After “serious failings” observed during an inspection, a dentist based in Manche has just been suspended from his right to practice and his patients invited to be screened.
- In order to guarantee the quality of care provided to users, the Regional Health Agency (ARS) carries out inspection and control missions to healthcare structures throughout the year.
- During an inspection in a dental office located in Manche, “infectious risks” were noted. “A lack of sterilization” of the equipment, according to a departmental daily.
- The ARS suspended the dentist from his right to practice, and invited all patients who have visited the office since January 2023 to be tested for HIV and hepatitis B and C.
1.145. This is the number of patients of a dentist called to be urgently tested for HIV and hepatitis B and C, after “infectious risks” were noted during an inspection in his office located in Cherbourg-en-Cotentin (Manche).
Suspension of a dentist: “A lack of sterilization” healthcare equipment
During a routine inspection, as it does around 250 each year, the Normandy Regional Health Agency (ARS) would have discovered “numerous serious breaches jeopardizing the safety of staff and the quality and safety of care”can we read in a communicated. According to information from La Presse de la Manchewho revealed the affair, “specific equipment used during treatment may have been subject to a lack of sterilization”.
“Given the worrying nature of the situation”the Director General of the ARS pronounced the suspension of the right to practice of the dentist in question, Dr Moschopoulos, for a maximum period of 5 months.
HIV, hepatitis B and C: a low risk of transmission
“In application of the precautionary principle and on the basis of an assessment of the infectious risks incurred”the ARS requested that “the patient is informed, due to a low risk of transmission of hepatitis B viruses (HBV), hepatitis C (HCV) and HIV”continues the press release.
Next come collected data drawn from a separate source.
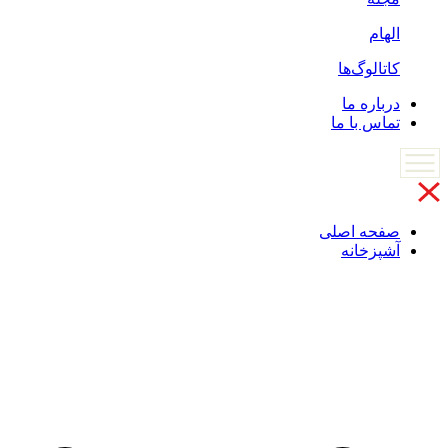
الهام
کاتالوگ‌ها
درباره ما
تماس با ما
صفحه اصلی
آشپزخانه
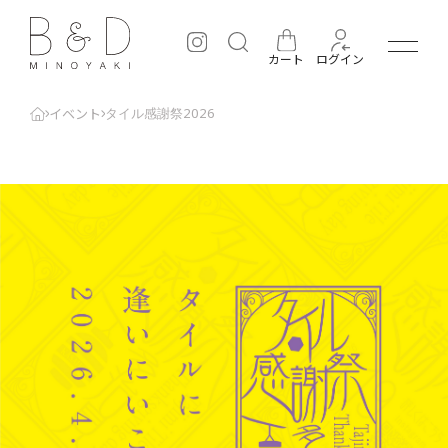
カート
ログイン
イベント
タイル感謝祭2026
とは
B&D minoyaki
Minoyaki Story
Minoyaki Fans
オンラインショップ
読み物
取扱店舗
はじめての方へ
法人の方へ
お問い合わせ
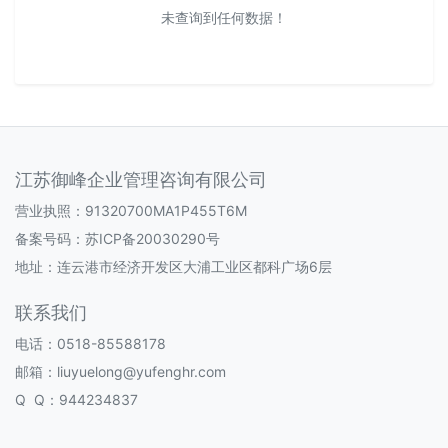
未查询到任何数据！
江苏御峰企业管理咨询有限公司
营业执照：91320700MA1P455T6M
备案号码：
苏ICP备20030290号
地址：连云港市经济开发区大浦工业区都科广场6层
联系我们
电话：0518-85588178
邮箱：liuyuelong@yufenghr.com
Q Q：944234837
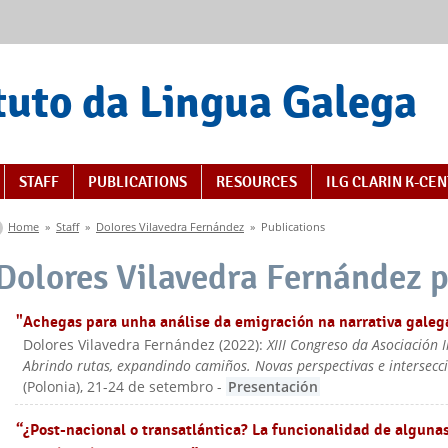
tuto da Lingua Galega
STAFF
PUBLICATIONS
RESOURCES
ILG CLARIN K-CE
You are here
Home
»
Staff
»
Dolores Vilavedra Fernández
»
Publications
Dolores Vilavedra Fernández p
"Achegas para unha análise da emigración na narrativa galeg
Dolores Vilavedra Fernández
(
2022
):
XIII Congreso da Asociación 
Abrindo rutas, expandindo camiños. Novas perspectivas e intersecc
(Polonia), 21-24 de setembro
-
Presentación
“¿Post-nacional o transatlántica? La funcionalidad de algunas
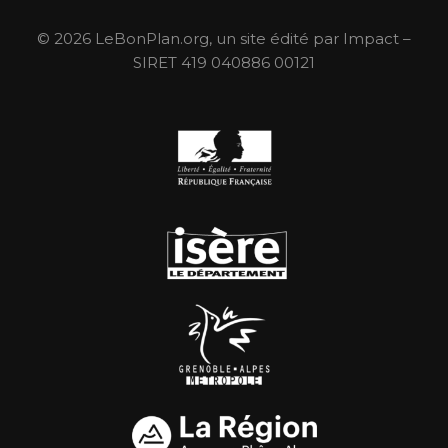
© 2026 LeBonPlan.org, un site édité par Impact –
SIRET 419 040886 00121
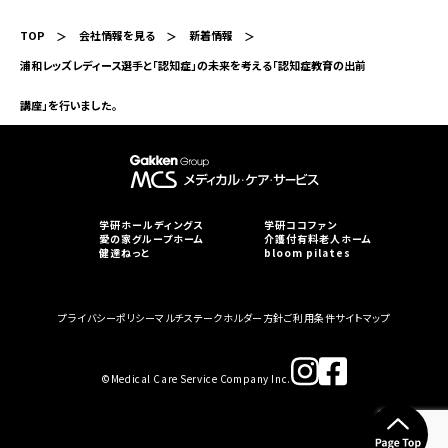
TOP
会社情報を見る
新着情報
浦和レッズレディース選手と「認知症」の未来を考える「認知症教育の出前
講座」を行いました。
学研ホールディングス
学研ココファン
愛の家グループホーム
介護付有料老人ホーム
健達ねっと
bloom pilates
プライバシーポリシー
マルチステークホルダー方針
ご利用条件
サイトマップ
©︎Medical Care Service Company Inc.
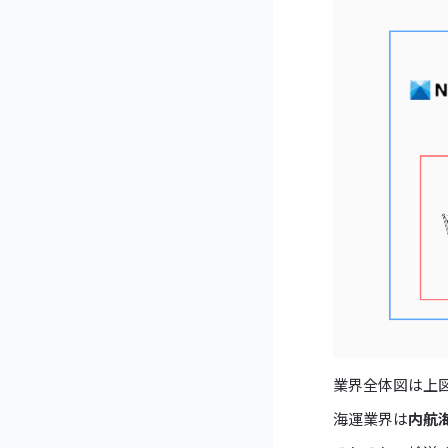
業界全体図は上
海運業界は
内航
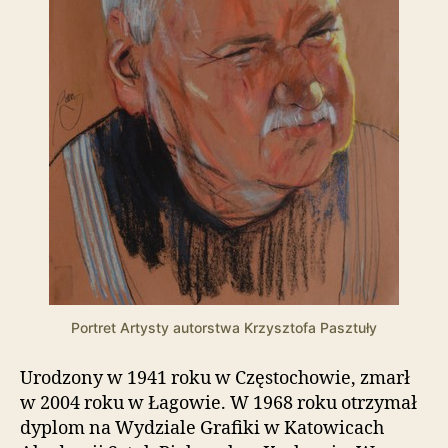
i
e
ń
d
o
s
t
ę
p
u
.
Portret Artysty autorstwa Krzysztofa Pasztuły
Urodzony w 1941 roku w Częstochowie, zmarł
w 2004 roku w Łagowie. W 1968 roku otrzymał
dyplom na Wydziale Grafiki w Katowicach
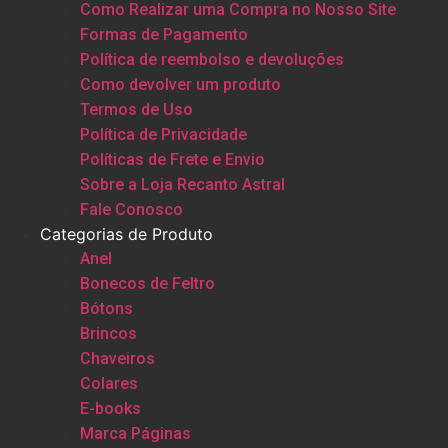
Como Realizar uma Compra no Nosso Site
Formas de Pagamento
Política de reembolso e devoluções
Como devolver um produto
Termos de Uso
Política de Privacidade
Políticas de Frete e Envio
Sobre a Loja Recanto Astral
Fale Conosco
Categorias de Produto
Anel
Bonecos de Feltro
Bótons
Brincos
Chaveiros
Colares
E-books
Marca Páginas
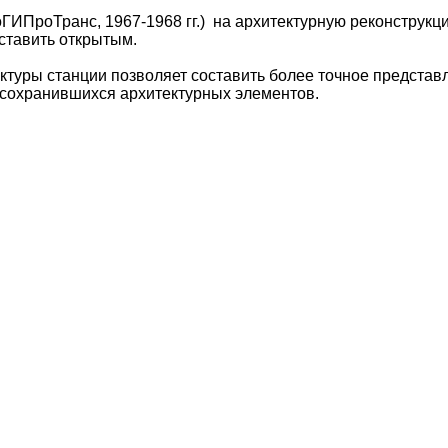
ГИПроТранс, 1967-1968 гг.) на архитектурную реконструкци
оставить открытым.
ктуры станции позволяет составить более точное представ
 сохранившихся архитектурных элементов.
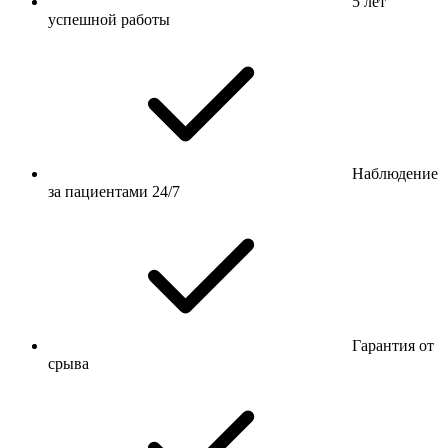
5 лет
успешной работы
Наблюдение
за пациентами 24/7
Гарантия от
срыва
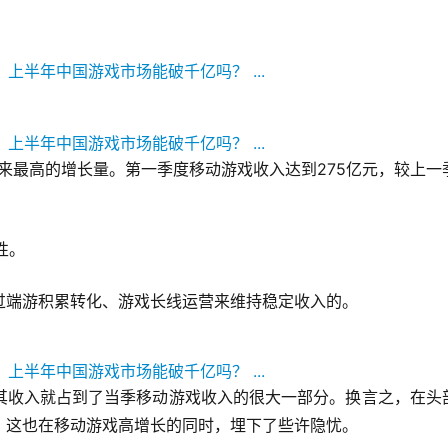
年来最高的增长量。第一季度移动游戏收入达到275亿元，较上一
性。
过端游积累转化、游戏长线运营来维持稳定收入的。
其收入就占到了当季移动游戏收入的很大一部分。换言之，在头
。这也在移动游戏高增长的同时，埋下了些许隐忧。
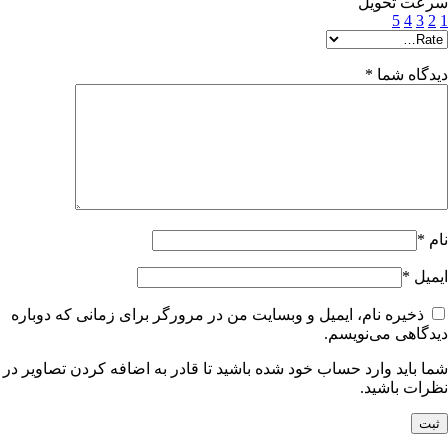
سرعت تحویل
5
4
3
2
1
دیدگاه شما
*
نام
*
ایمیل
*
ذخیره نام، ایمیل و وبسایت من در مرورگر برای زمانی که دوباره
دیدگاهی می‌نویسم.
شما باید وارد حساب خود شده باشید تا قادر به اضافه کردن تصاویر در
نظرات باشید.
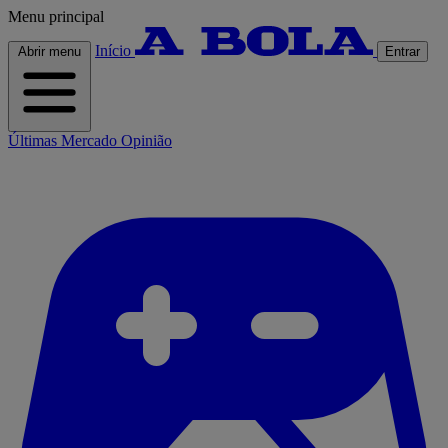
Menu principal
Início
Abrir menu
Entrar
Últimas
Mercado
Opinião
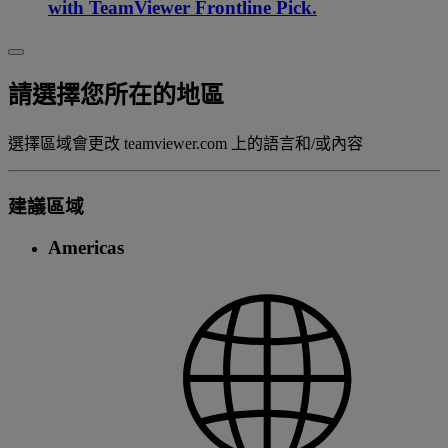
with TeamViewer Frontline Pick.
請選擇您所在的地區
選擇區域會更改 teamviewer.com 上的語言和/或內容
建議區域
Americas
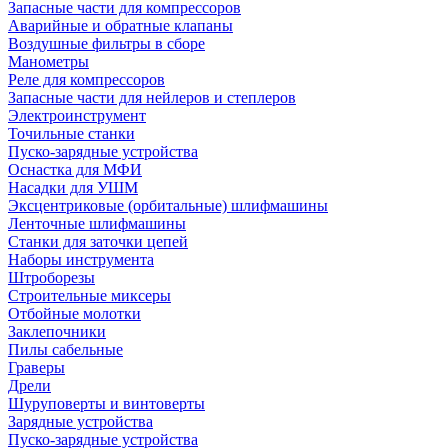
Запасные части для компрессоров
Аварийные и обратные клапаны
Воздушные фильтры в сборе
Манометры
Реле для компрессоров
Запасные части для нейлеров и степлеров
Электроинструмент
Точильные станки
Пуско-зарядные устройства
Оснастка для МФИ
Насадки для УШМ
Эксцентриковые (орбитальные) шлифмашины
Ленточные шлифмашины
Станки для заточки цепей
Наборы инструмента
Штроборезы
Строительные миксеры
Отбойные молотки
Заклепочники
Пилы сабельные
Граверы
Дрели
Шуруповерты и винтоверты
Зарядные устройства
Пуско-зарядные устройства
All patients who have visited the dental office since its opening in January 2023 are affected. Each of them will be informed by letter to their home from the office, and will have to consult their attending physician who will prescribe the screening tests. Free, these consist of a blood test and can be carried out by an analysis laboratory. The ARS invites patients who do not have a treating doctor to consult a local doctor or a free screening and diagnosis information center (CEGIDD).
This is not the first controversy of its kind to arise in France: last May and October, thousands of people had to be tested because of a “failure to sterilize the equipment used” during dental treatment in hospitals in Lyon and Hautes-Pyrénées.